After getting all the laboratory findings and by taking necessary precautions, the labrador dog was transfused with whole blood (Fig. 4) collected from another healthy labrador dog to correct severe anemia. Pheniramine maleate inj.@0.5mg/kg and oral Prednisolone was given in tapering dose to prevent any adverse immune reaction during and after the blood-transfusion. Both the dogs were then treated with Doxycycline @5mg/kg, b.i.d. orally for 21 days along with other supportive therapies like oral hematinic, hepatoprotectants and ThrombBeat syrup for 1½ months. The owner was also advised to prevent tick infestation by using Fipronil spray.

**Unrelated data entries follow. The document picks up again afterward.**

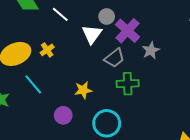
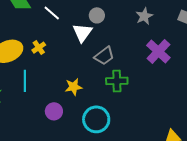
purple cross: (128, 31) -> (158, 51), moved
gray star: (151, 50) -> (144, 16), moved
cyan line: (33, 84) -> (25, 81), turned 40

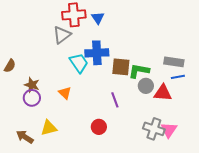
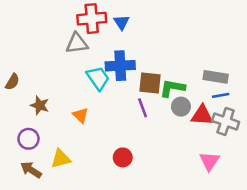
gray triangle: (62, 35) -> (77, 43), turned 30
purple circle: (32, 98) -> (29, 139), moved
purple line: (115, 100) -> (143, 108), moved
gray cross: (154, 129) -> (226, 121), moved

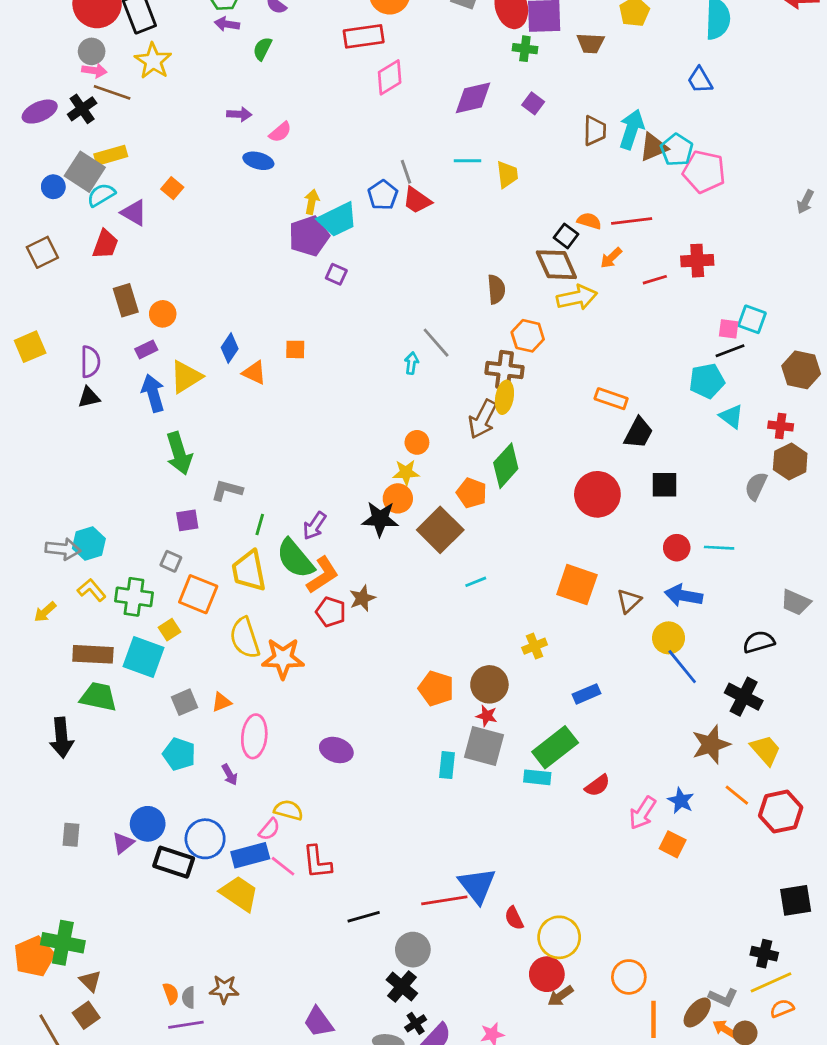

Fig. 4: Whole blood transfusion to Labrador dog

Result and Discussion

In labrador dog, colour of the urine gradually changed from reddish to transparent yellow within 5 days of treatment and in GSD dog, epistaxis was controlled within 2 days of treatment with Tranexamic acid inj. Appetite comes to normal within 7days of treatment in both the animals. After 1month of treatment, blood samples were taken from both the animals, and all the above-mentioned diagnostics were carried out again and the entire parameters were found nearer to normal. In addition, the blood samples were found negative with the SNAP 4Dx Plus Test Kit as well as in blood impression smear. Both the dogs showed an uneventful recovery after one month of treatment with normal appetite, general improvement of the health with playful nature.

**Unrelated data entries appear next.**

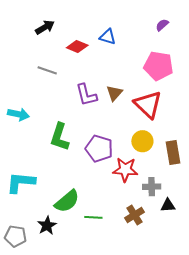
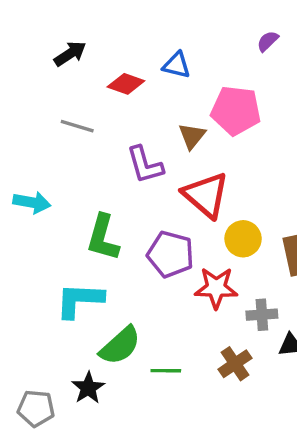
pink pentagon: (158, 66) -> (236, 110), moved
brown triangle: (114, 93) -> (192, 136), moved
red triangle: (148, 104) -> (206, 195), moved
cyan L-shape: (21, 182) -> (79, 300), moved

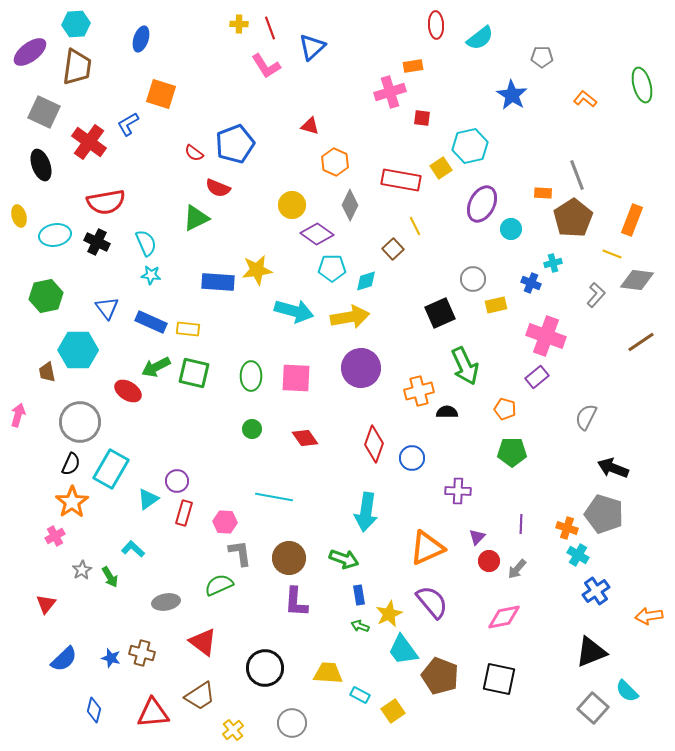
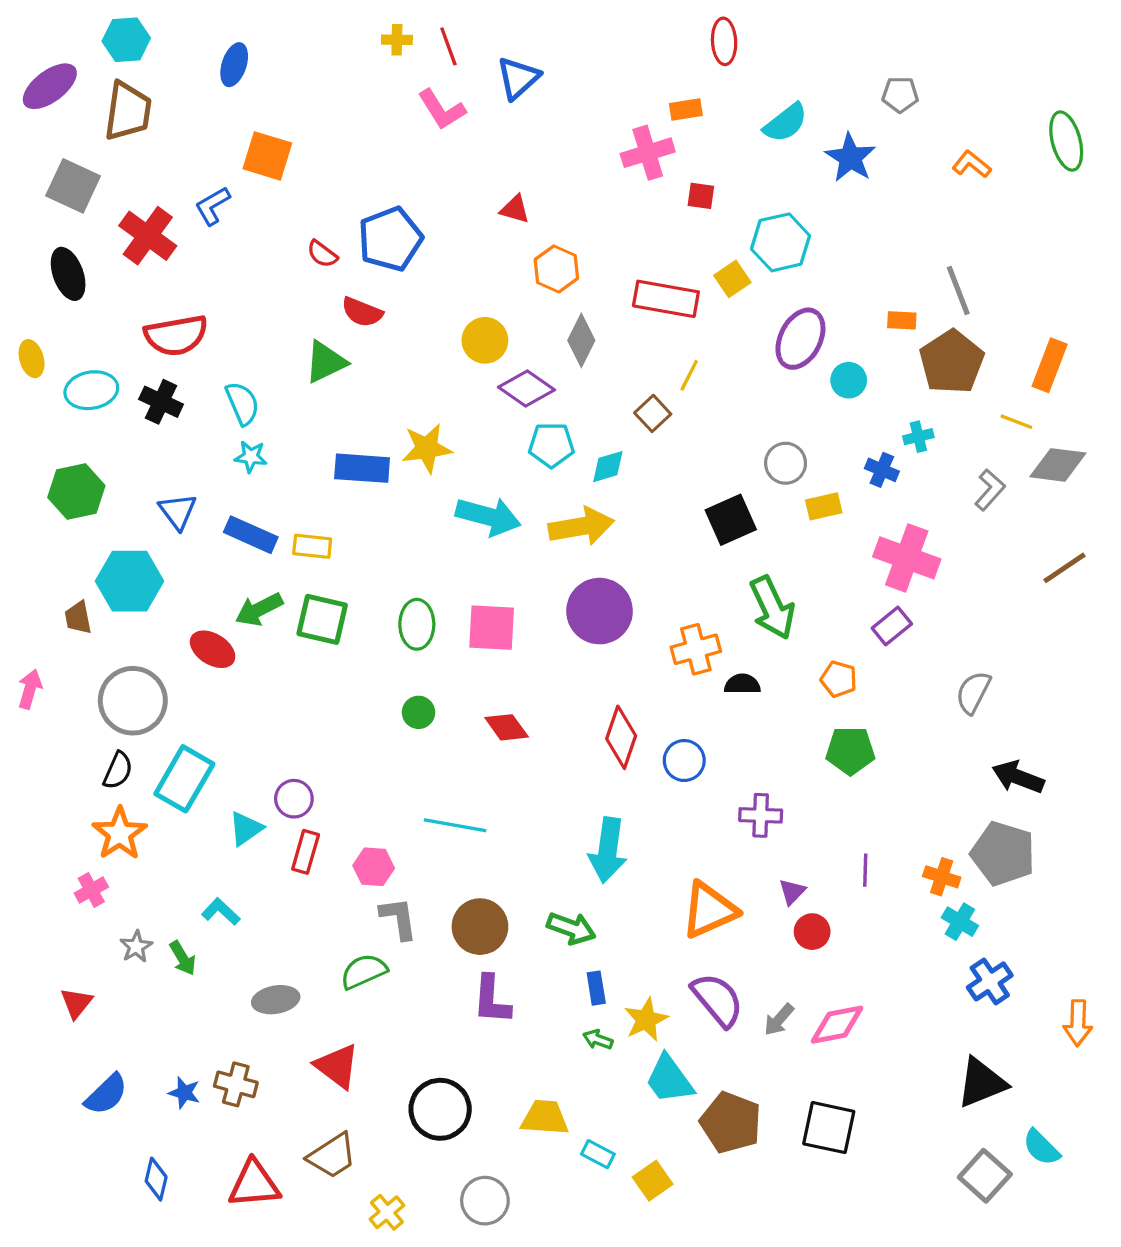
cyan semicircle: (480, 38) -> (786, 123), moved
yellow line: (415, 226) -> (689, 375), turned 54
gray arrow: (517, 569) -> (779, 1020), moved
orange arrow: (649, 616) -> (1078, 1023), turned -80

Ehrlichiosis should be suspected in dogs with pale mucus membrane, petechial haemorrhage, epistaxis and thrombocytopenia etc., with a previous history of tick infestation. Ehrlichia is an intracellular Gram -ve bacteria and has high affinity for haematopoietic cells. Thrombocytopenia, the most common haematological alteration, is the result of an increased platelet consumption due to inflammatory changes in blood vessel endothelium as well as immunologic destruction of thrombocytes (Harrus et al.,1999). The main clinical manifestation of CME is non-regenerative anaemia which may be due to the bleeding tendencies that results from thrombocytopenia as well as bone marrow hypoplasia (Ettinger & Feldman,2010). Elevation of ALT & AST indicates hepatic dysfunction due to the damage of liver parenchyma caused by the infiltration of perivascular mononuclear cells (Kumar et al., 2018).

Doxycycline inhibits attachment of aminoacyl t-RNA to the bacterial ribosomes during protein synthesis (Mylonakis et al., 2019), thus exhibits a bacteriostatic action. Furthermore, doxycycline also has a positive effect on the proliferation of platelets and erythroid cell corpuscular haemoglobin concentration i.e. MCH and MCHC (Villaescusa et al., 2015). Tranexamic Acid has an anti-fibrinolytic action, hence promotes blood coagulation and checks haemorrhage. Further, the whole blood transfusion may be carried out in the affected animal to temporarily counteract the systemic consequences of severe anaemia, as well as to increase the platelet concentration which subsequently can provide a temporary haemostatic action (Mylonakis et al., 2019). CME is mainly transmitted by the tick Rhipicephalus sanguineus. Hence, this transmission can be prevented by controlling the tick population by the use of acaricides like fipronil, amitraz or pyrethrin etc.


Doxycycline along with other supportive medications can be used successfully for quick recovery from CME in dogs. Whole blood transfusion is useful to correct severe anaemic condition found in this disease.


The authors are highly thankful to the Director of Clinics, C.V.Sc & A. H., OUAT, Bhubaneswar for providing necessary facilities to carry out the diagnosis and treatment of these cases.